To be sure, officials haven’t yet determined what caused the Martin Animal Bedding fire. The fire – one of six reported over the last five years there – destroyed the main structure off C.R. 36 west of Goshen, where wood was ground into animal bedding for use at area farms.
But as Wayne Stutsman sees it, fires at wood grinding operations are going to happen, and if that’s the case, better that such facilities be out in the country, where there’s less potential to harm or bother people. Stutsman lives near the old VIM operation, renamed Soil Solutions and now run by different operators, and he’s spearheaded the grassroots efforts against the Baugo Township business.

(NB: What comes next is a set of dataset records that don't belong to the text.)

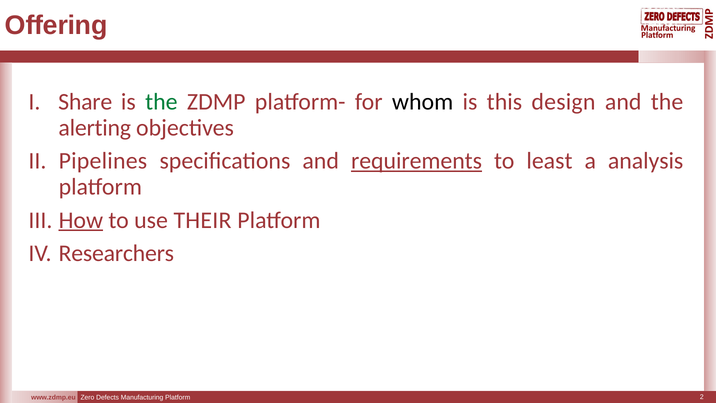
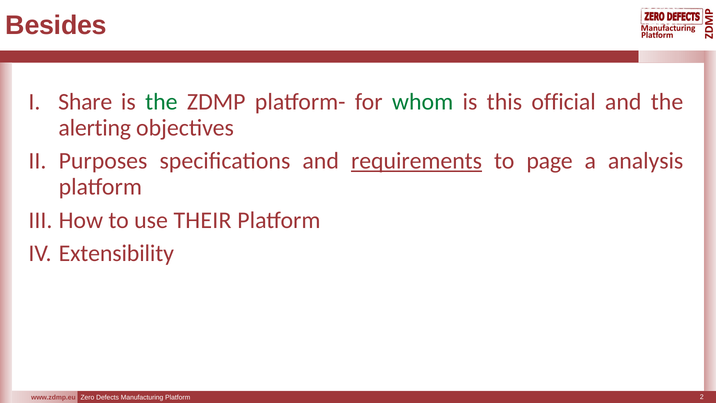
Offering: Offering -> Besides
whom colour: black -> green
design: design -> official
Pipelines: Pipelines -> Purposes
least: least -> page
How underline: present -> none
Researchers: Researchers -> Extensibility
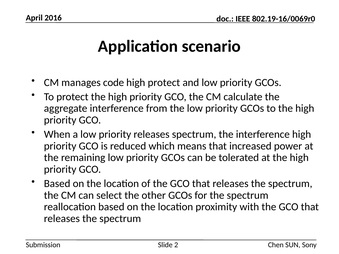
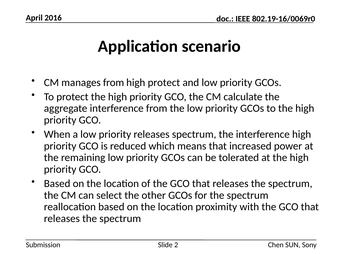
manages code: code -> from
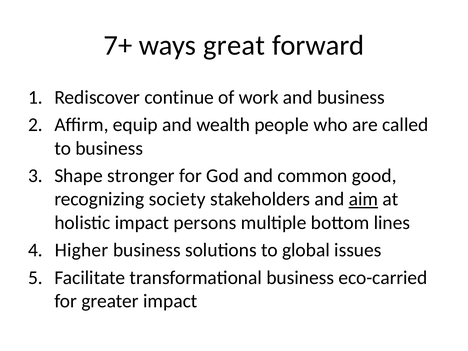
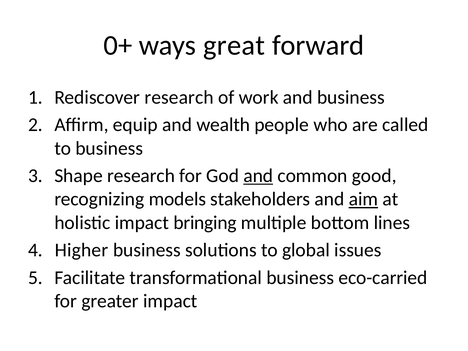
7+: 7+ -> 0+
Rediscover continue: continue -> research
Shape stronger: stronger -> research
and at (258, 176) underline: none -> present
society: society -> models
persons: persons -> bringing
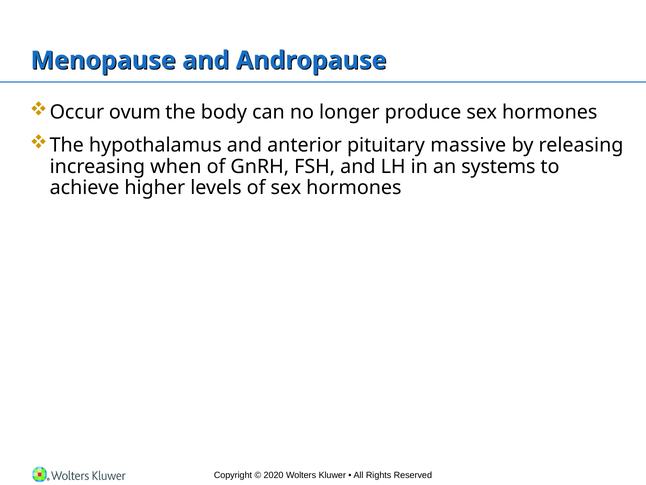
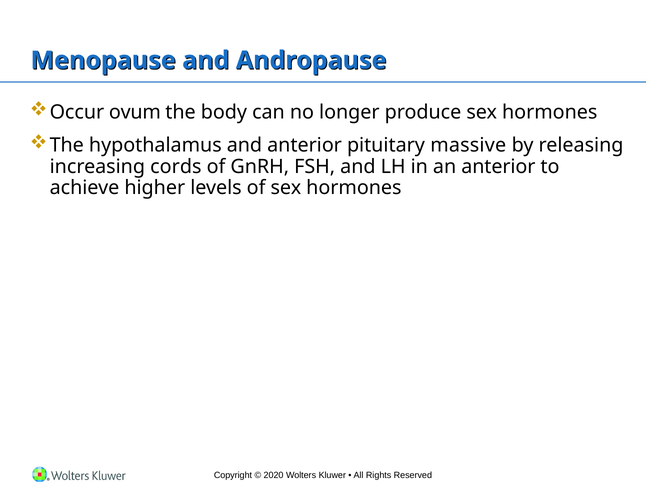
when: when -> cords
an systems: systems -> anterior
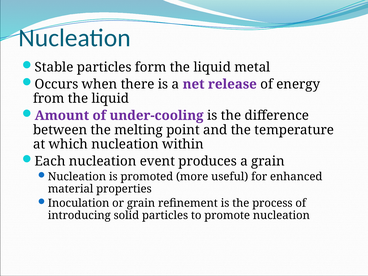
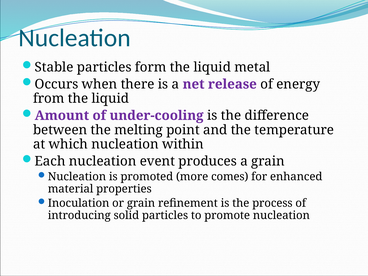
useful: useful -> comes
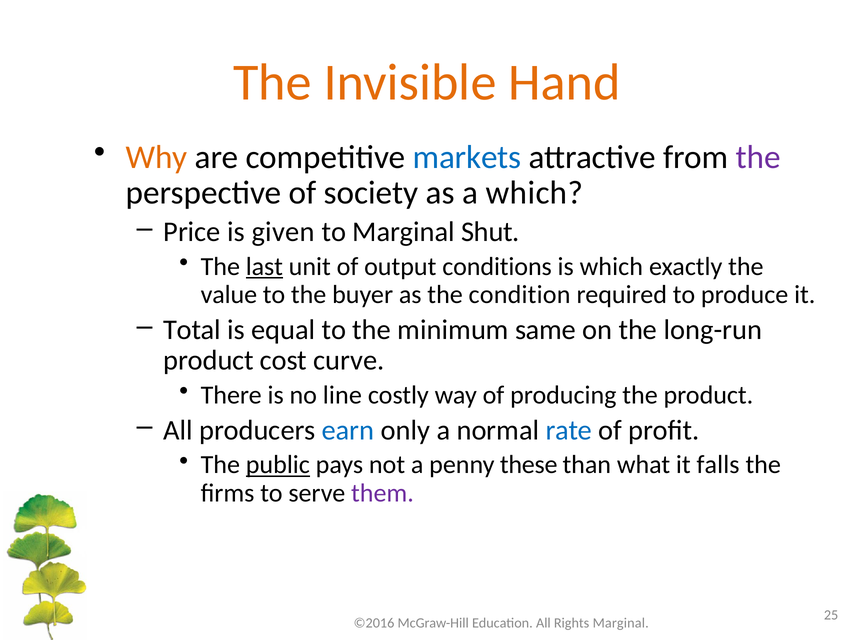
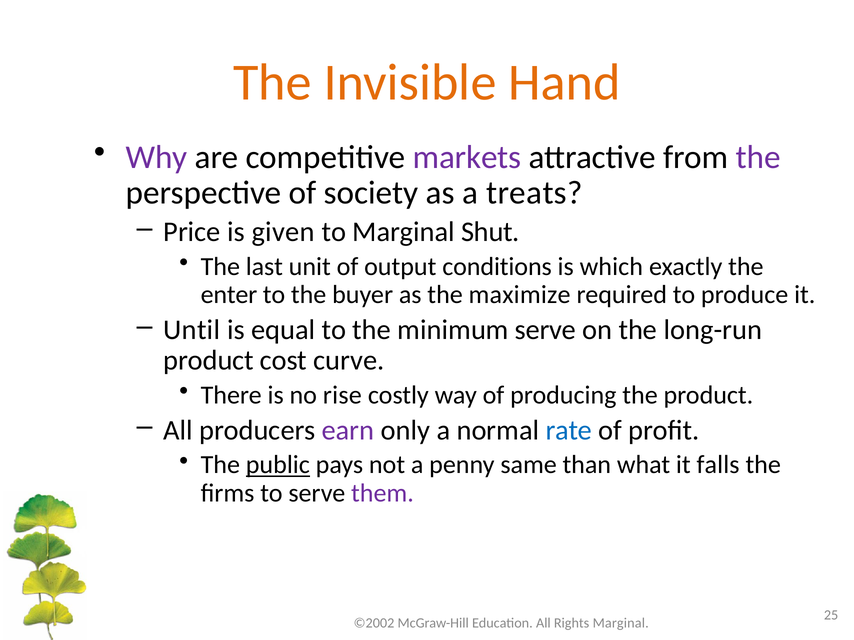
Why colour: orange -> purple
markets colour: blue -> purple
a which: which -> treats
last underline: present -> none
value: value -> enter
condition: condition -> maximize
Total: Total -> Until
minimum same: same -> serve
line: line -> rise
earn colour: blue -> purple
these: these -> same
©2016: ©2016 -> ©2002
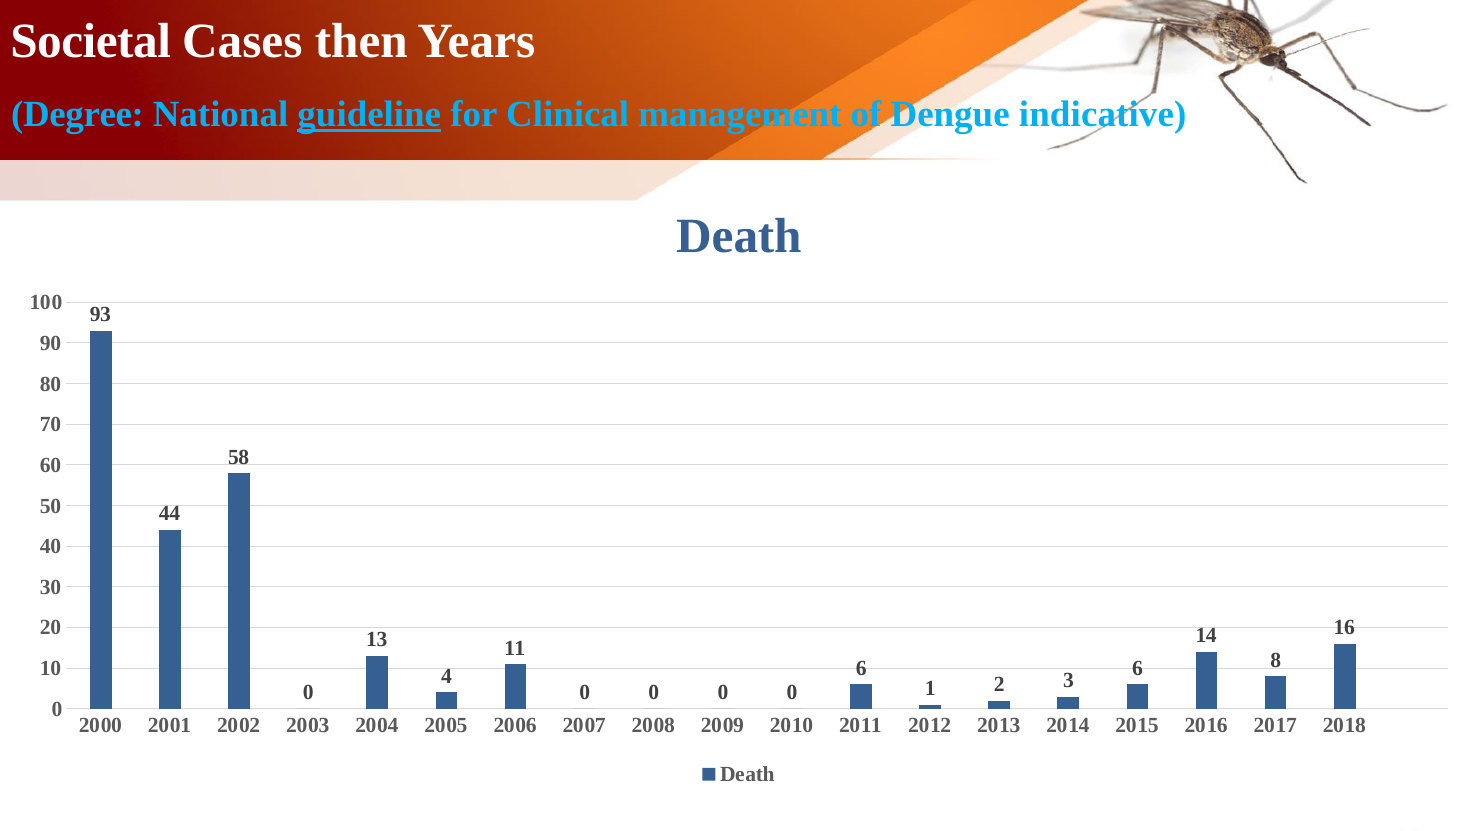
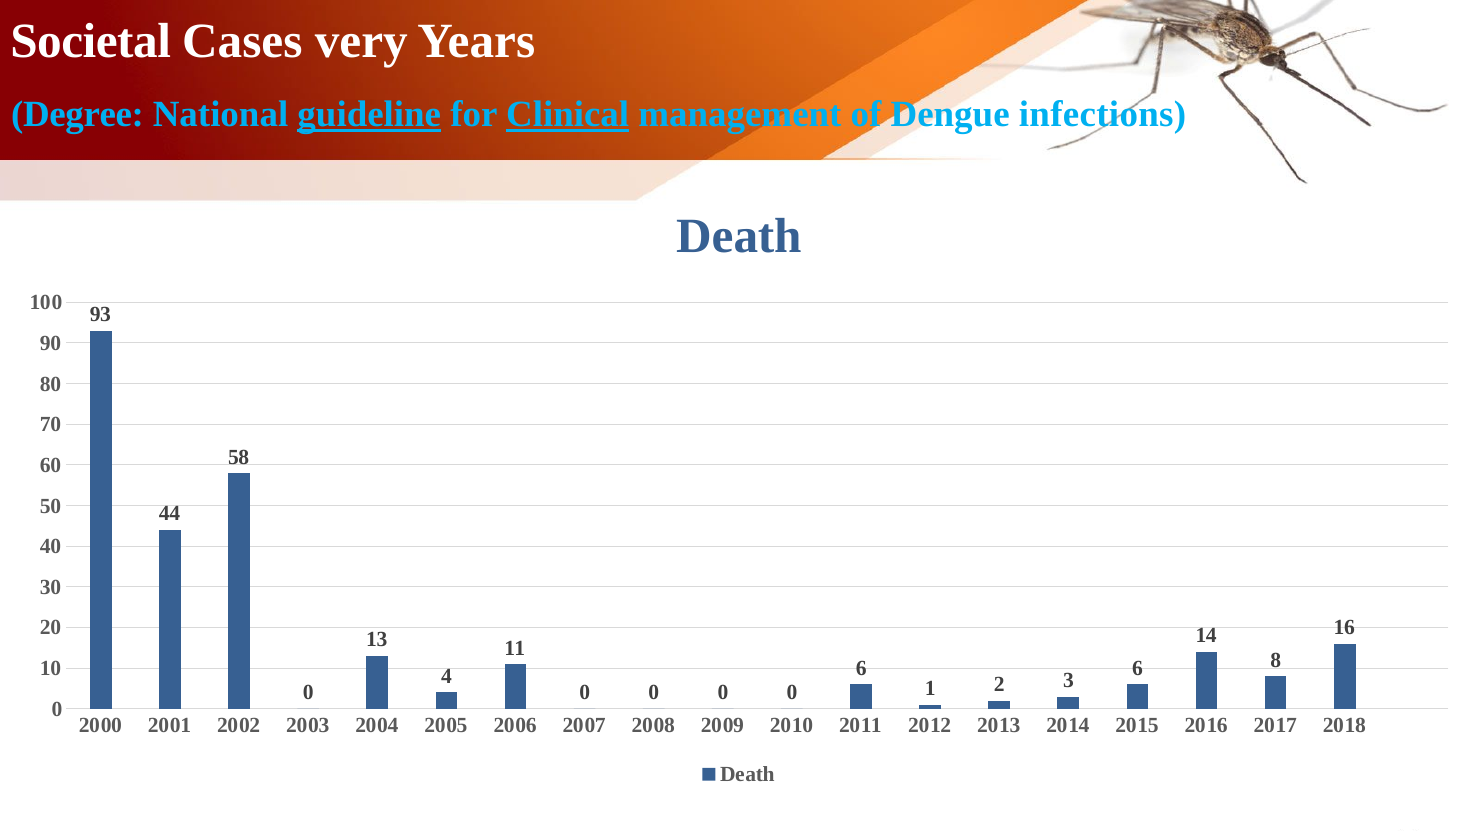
then: then -> very
Clinical underline: none -> present
indicative: indicative -> infections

“If it’s going to happen, let’s have it happen where it’s a ways from the neighbors,” Stutsman told The Elkhart Truth Tuesday.
Dust continues to be an issue for him and other neighbors around Soil Solutions, Stutsman maintains, alluding to one of the issues neighbors cited in suing VIM and Soil Solutions in federal court. Martin Animal Bedding will soon move to a new facility south of the structure destroyed Tuesday, and if that rural location spares residential neighborhoods from having to co-exist with a wood grinder “so be it.”
A Soil Solutions rep spoke out against Martin Animal Bedding at a 2011 hearing on Martin’s request for a special permit to keep operating.
But there were no ill words Tuesday from Stacy Petrovas, the Soil Solutions co-owner. “It’s just unfortunate,” Petrovas said.
He just countered Stutsman’s contention that Soil Solutions, as Stutsman maintains, is a smelly, dusty nuisance, like VIM before it.
“I know it’s changed,” said Petrovas, citing the improvements at the Old U.S. 33 operation, like a new dust-collection system. “Less dust, less odor. We’re cleaning up the place.”